Metadata-Version: 2.4
Name: sparqlx
Version: 0.4.0
Summary: Add your description here
Author-email: Lukas Plank <lupl@tuta.io>
License-File: LICENSE
Requires-Python: >=3.13
Requires-Dist: httpx>=0.28.1
Requires-Dist: rdflib>=7.3.0
Description-Content-Type: text/markdown

# SPARQLx ✨🦋

![tests](https://github.com/lu-pl/sparqlx/actions/workflows/tests.yml/badge.svg)
[![coverage](https://coveralls.io/repos/github/lu-pl/sparqlx/badge.svg?branch=lupl/setup-test-ci)](https://coveralls.io/github/lu-pl/sparqlx?branch=lupl/setup-test-ci)
[![License: GPL v3](https://img.shields.io/badge/License-GPLv3-blue.svg)](https://www.gnu.org/licenses/gpl-3.0)
[![Ruff](https://img.shields.io/endpoint?url=https://raw.githubusercontent.com/astral-sh/ruff/main/assets/badge/v2.json)](https://github.com/astral-sh/ruff)
[![uv](https://img.shields.io/endpoint?url=https://raw.githubusercontent.com/astral-sh/uv/main/assets/badge/v0.json)](https://github.com/astral-sh/uv)

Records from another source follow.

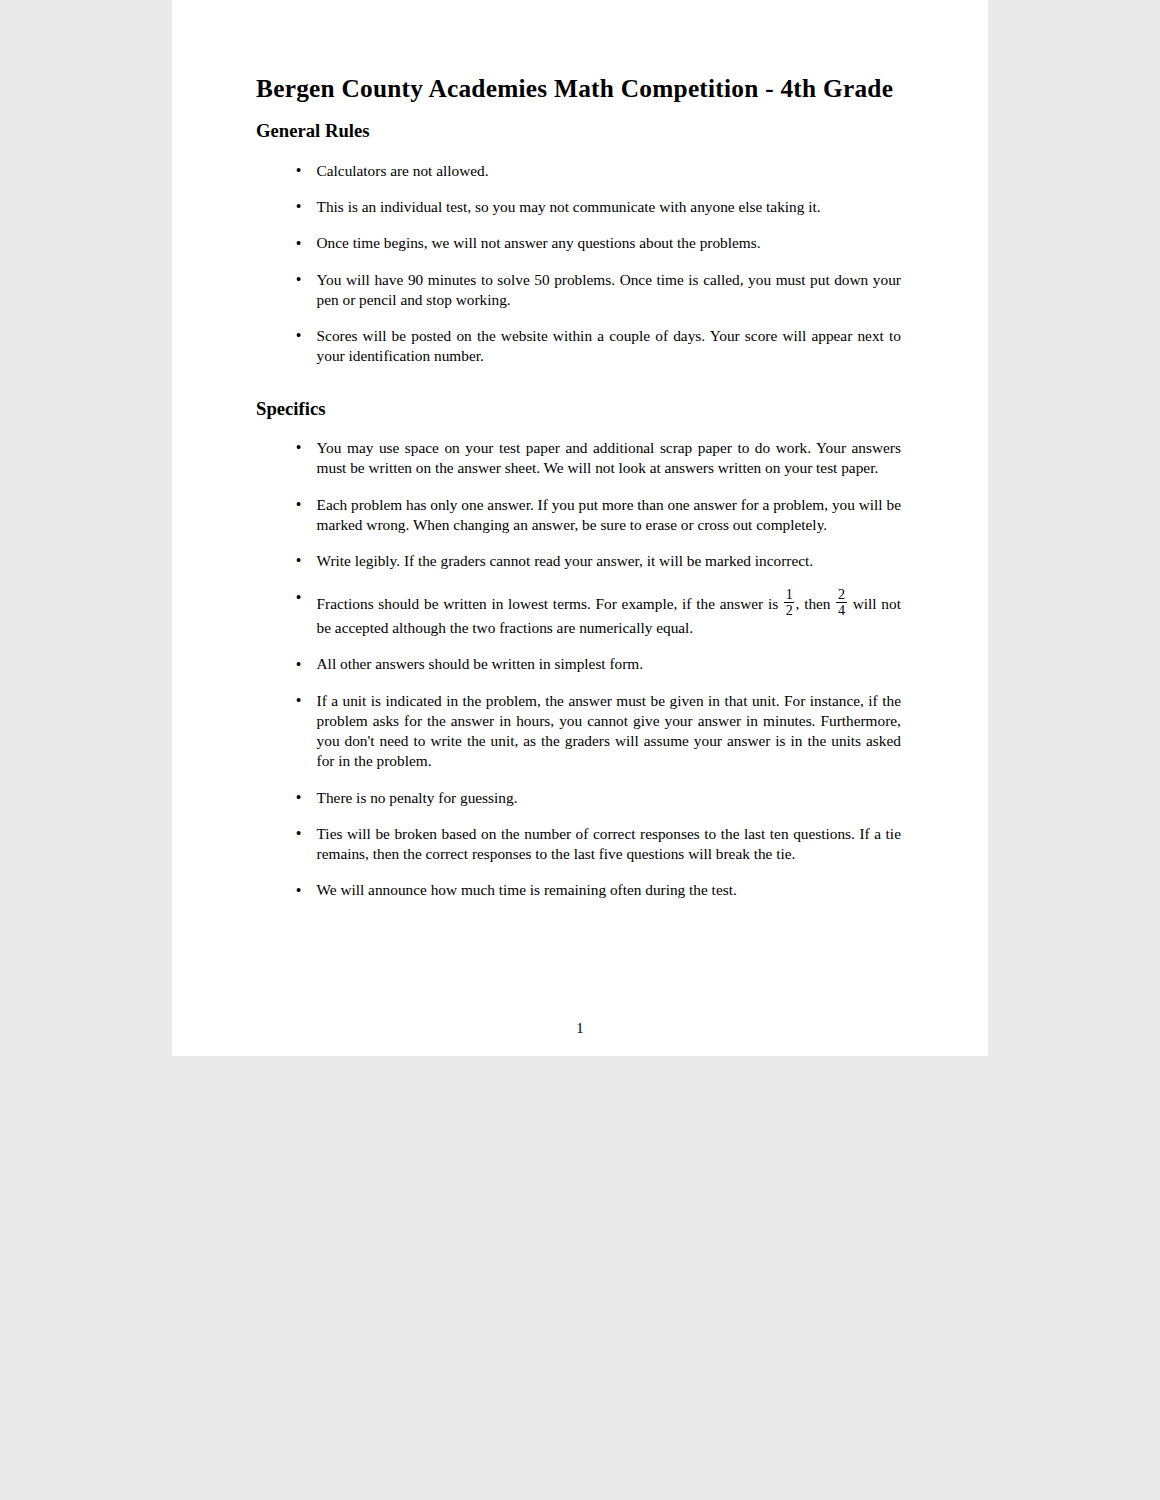Bergen County Academies Math Competition - 4th Grade
General Rules
Calculators are not allowed.
This is an individual test, so you may not communicate with anyone else taking it.
Once time begins, we will not answer any questions about the problems.
You will have 90 minutes to solve 50 problems. Once time is called, you must put down your pen or pencil and stop working.
Scores will be posted on the website within a couple of days. Your score will appear next to your identification number.
Specifics
You may use space on your test paper and additional scrap paper to do work. Your answers must be written on the answer sheet. We will not look at answers written on your test paper.
Each problem has only one answer. If you put more than one answer for a problem, you will be marked wrong. When changing an answer, be sure to erase or cross out completely.
Write legibly. If the graders cannot read your answer, it will be marked incorrect.
Fractions should be written in lowest terms. For example, if the answer is 12, then 24 will not be accepted although the two fractions are numerically equal.
All other answers should be written in simplest form.
If a unit is indicated in the problem, the answer must be given in that unit. For instance, if the problem asks for the answer in hours, you cannot give your answer in minutes. Furthermore, you don't need to write the unit, as the graders will assume your answer is in the units asked for in the problem.
There is no penalty for guessing.
Ties will be broken based on the number of correct responses to the last ten questions. If a tie remains, then the correct responses to the last five questions will break the tie.
We will announce how much time is remaining often during the test.
1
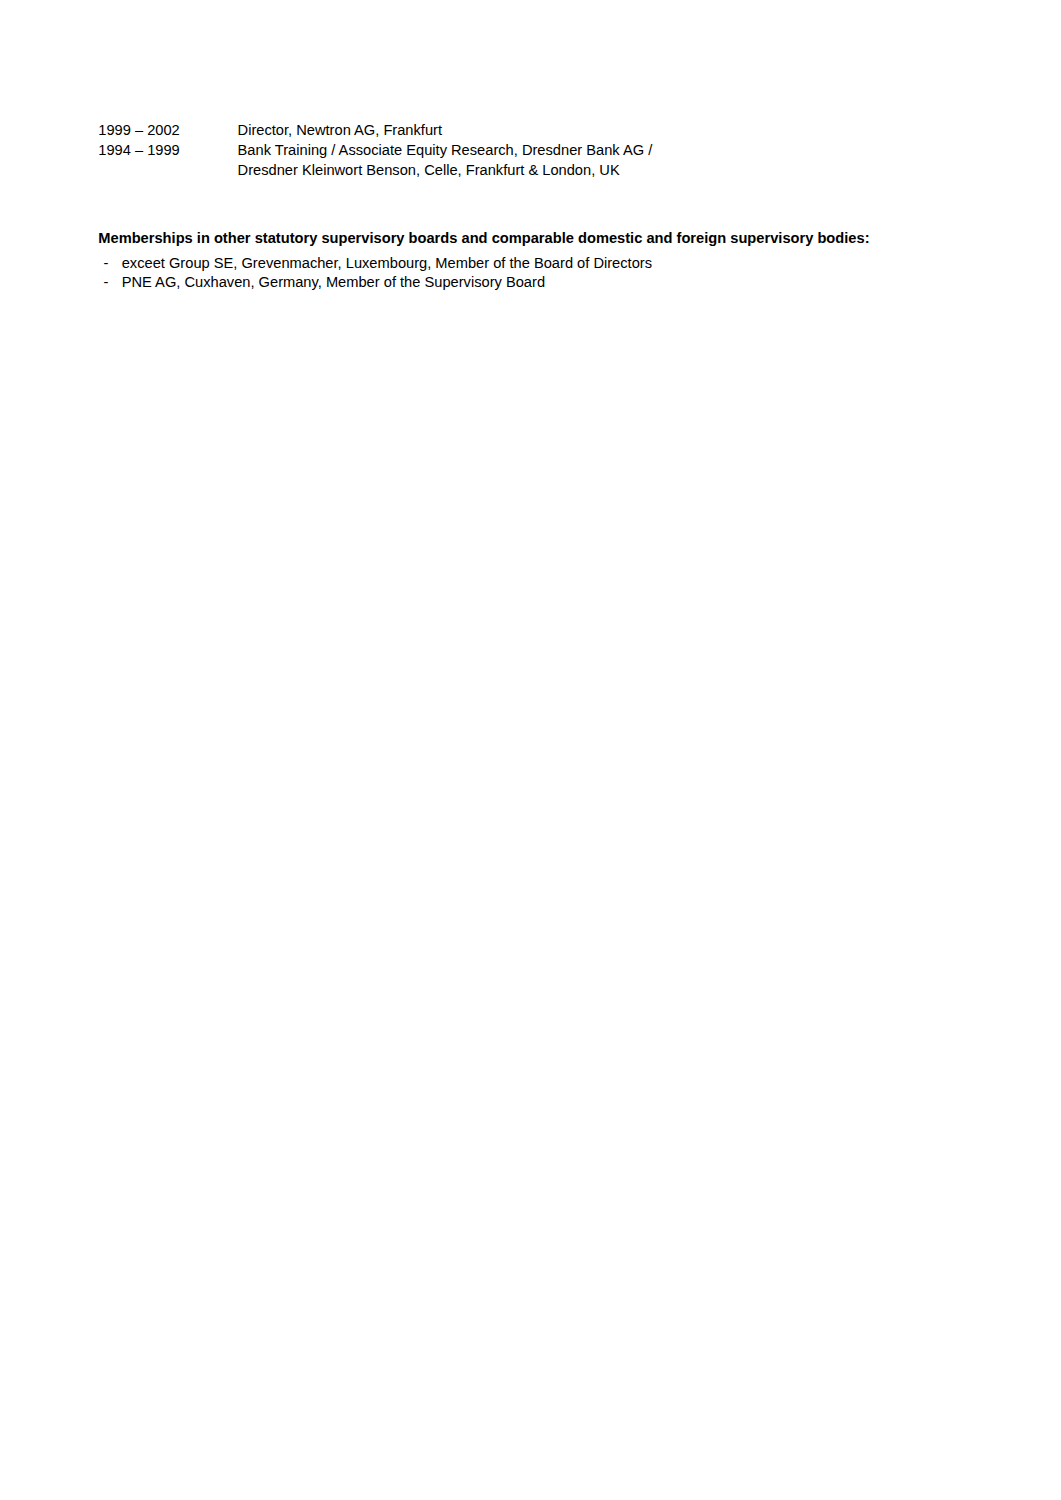| 1999 – 2002 | Director, Newtron AG, Frankfurt |
| 1994 – 1999 | Bank Training / Associate Equity Research, Dresdner Bank AG / Dresdner Kleinwort Benson, Celle, Frankfurt & London, UK |
Memberships in other statutory supervisory boards and comparable domestic and foreign supervisory bodies:
exceet Group SE, Grevenmacher, Luxembourg, Member of the Board of Directors
PNE AG, Cuxhaven, Germany, Member of the Supervisory Board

Python library for [httpx](https://www.python-httpx.org/)-based SPARQL Query and Update Operations according to the [SPARQL 1.2 Protocol](https://www.w3.org/TR/sparql12-protocol/).


> WARNING: This project is in an early stage of development and should be used with caution.

## Features

- **Async Interface**: `asyncio` support with `aquery()` and `AsyncContextManager` API.
- **Query Response Streaming**: Streaming iterators for large result sets available with `query_stream()` and `aquery_stream()`
- **Synchronous Concurrency Wrapper**: Support for concurrent execution of multiple queries from synchronous code with `queries()`
- **RDFLib Integration**: Direct conversion to [RDFLib](https://github.com/RDFLib/rdflib) SPARQL result representations
- **Context Managers**: Synchronous and asynchronous context managers for lexical resource management
- **Client Sharing**: Support for sharing and re-using `httpx` clients for HTTP connection pooling


## Installation
`sparqlx` is a [PEP 621](https://peps.python.org/pep-0621/)-compliant package and available on PyPI.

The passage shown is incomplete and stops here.